(Required work): Report all lines of the records that contain "infatti".
......
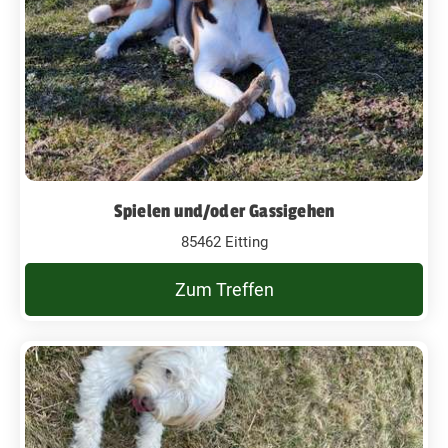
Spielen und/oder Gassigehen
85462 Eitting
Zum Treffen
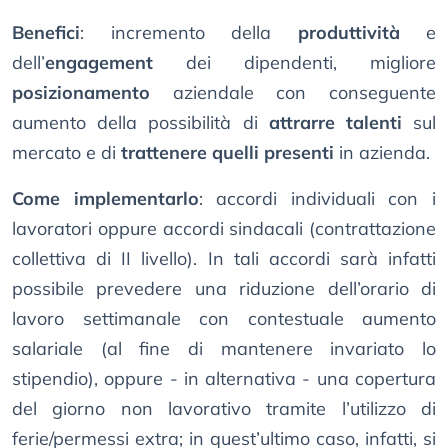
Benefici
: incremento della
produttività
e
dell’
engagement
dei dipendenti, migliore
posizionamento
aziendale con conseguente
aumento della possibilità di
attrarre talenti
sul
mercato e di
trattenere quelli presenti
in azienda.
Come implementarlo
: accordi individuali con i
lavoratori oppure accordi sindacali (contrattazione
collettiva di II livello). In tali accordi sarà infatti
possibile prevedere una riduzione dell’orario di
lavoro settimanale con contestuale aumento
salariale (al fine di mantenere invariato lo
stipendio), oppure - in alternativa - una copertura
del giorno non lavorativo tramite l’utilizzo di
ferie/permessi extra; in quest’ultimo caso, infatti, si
......
(Expected output):
collettiva di II livello). In tali accordi sarà infatti
ferie/permessi extra; in quest’ultimo caso, infatti, si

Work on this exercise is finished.